I’m aware of ID maps in Blender and the mix map in the Babylon.js Terrain Material and multi-materials but none of these are quite what I’m after. I am wondering if there’s something sort of like this in a shader, node material or other technique to dynamically change the color of select portions of a fully PBR textured mesh using a mask or ID map? Or selectively blend with the underlying base color?
Use case: Multi-player tank combat game with each tank having the same geometry, UVs etc and a single PBR material, but with the ability to easily colorise each player’s tank livery (the main part, not trim, grime, dirt, reflectivity etc) say red, green, blue etc.
This would mean far less texture variant creation, loading time and lower memory footprint.

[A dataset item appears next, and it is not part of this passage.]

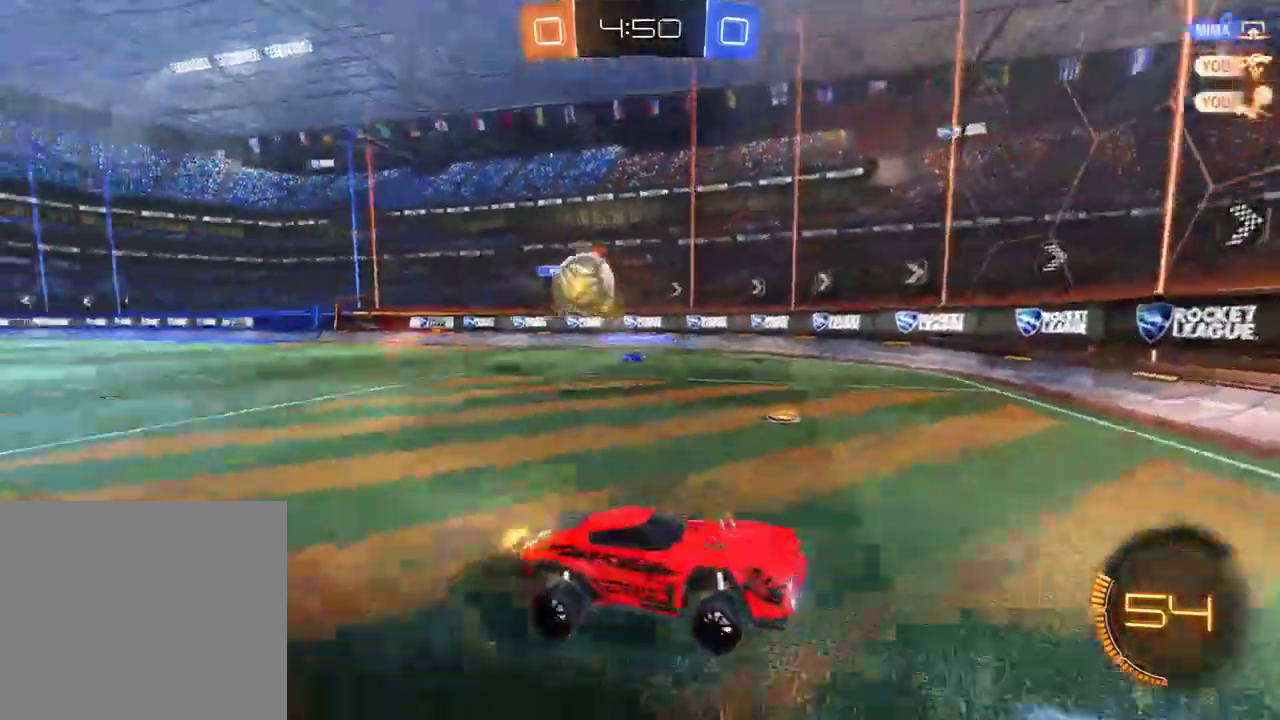
{"buttons": ["B"], "left_stick": "right", "right_stick": "center", "events": [[83, "left_stick", "right"], [200, "R2", "down"], [367, "left_stick", "left"], [467, "R2", "up"], [500, "left_stick", "right"]]}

Thanks for the reminder @Evgeni_Popov as this had slipped my mind. I think it’ll be really useful for damage but I’m ideally after something a bit different for dynamically colorising the bulk of a player mesh. Using texture decals I’d still need multiple textures - one for each potential player color right? What I’d prefer is each mesh having a definable base diffuse color and the shader renders / allows more or less of this base color to shine through when it encounters a texel of a certain color, like a “green screen” or an ID map e.g. if texel is solid green then fragment color is whatever the base diffuse color is. Or a simple greyscale mask I can use that blends more or less of the underlying base diffuse color with the overlaid textures.